Over a semester (especially in a semester like Spring 2020), it can be easy to drift from our initial goals to a different set of goals. Good feedback can help to either remind the instructor of the initial goals or keep the class as a whole together in moving towards the revised target.
Solicit feedback from your students, not just at the end of the course but throughout. You can use discussion boards, one-on-one meetings, or any of the other tools mentioned above.
Are you on the same page about the goals of the course? Do you need to talk to the students to update the course goals?
Are your students needs being met? Is there anything you can do to help them overcome the challenges inherent in online learning? Are there simple clarifications you can make that will help them get on track?
What role(s) do you want to play in your course? Are you the guide on the path? Are you offering challenges that your students must overcome? Are you testing them for mastery of complex concepts? Think explicitly about the roles you’re playing in your students learning journey and then ask them if they perceive the same roles. If you’ve been trying to be a helpful guide, but they see you as a challenge to overcome, then you might need to rethink your communications strategies.
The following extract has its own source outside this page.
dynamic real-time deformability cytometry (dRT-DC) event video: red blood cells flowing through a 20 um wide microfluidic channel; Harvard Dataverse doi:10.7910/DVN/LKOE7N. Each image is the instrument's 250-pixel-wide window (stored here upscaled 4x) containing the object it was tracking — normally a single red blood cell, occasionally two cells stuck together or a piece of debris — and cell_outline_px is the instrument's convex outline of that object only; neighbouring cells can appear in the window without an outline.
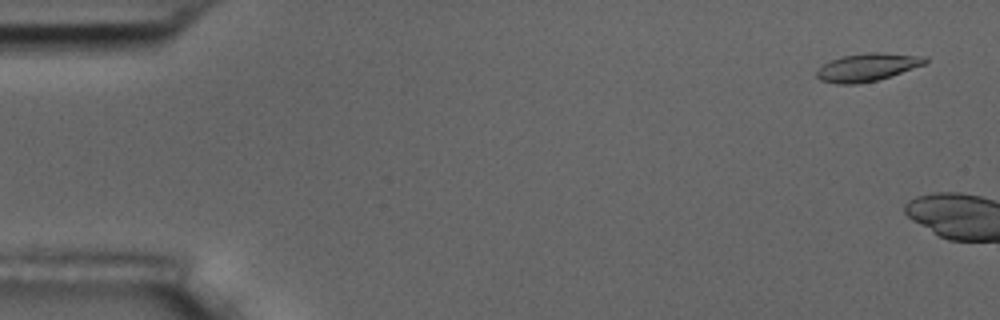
{"species": "common noctule bat (a hibernating species)", "species_latin": "Nyctalus noctula", "temperature_condition": "room temperature", "stored_images_in_passage": 2, "camera_frame_rate_fps": 3000, "um_per_image_px": 0.085, "animal": {"sex": "male", "body_mass_g": 17.5, "forearm_length_mm": 52.3}, "frame": {"image": 1, "passage_image": 1, "time_ms": 0.0, "image_size_px": [1000, 320], "cell_outline_px": [[928, 60], [924, 64], [892, 76], [876, 80], [856, 84], [836, 84], [820, 80], [816, 76], [816, 72], [824, 64], [832, 60], [844, 56], [868, 52], [880, 52], [928, 56]], "centroid_in_image_um": [73.76, 5.71], "position_along_channel_um": 11.2, "area_um2": 17.57}}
Do the students have learning strategies that they want to implement? Perhaps they’ve seen something in another online class that worked well, or they learned something in a prerequisite that could help others.
Don’t wait until the end of the course! Give specific feedback to your students and get feedback from them throughout the course. Chart a path with your students and use feedback to overcome any obstacles in the way.
Kathy Dyer, “Four Formative Instructional Practices that Drive Student Growth,” Teach. Learn. Grow. The Education Blog, published by nwea.org on January 26, 2017.
John Hattie and Helen Timperley, “The Power of Feedback.” Review of Educational Research 77 (1) (March 2007): pp. 81–112.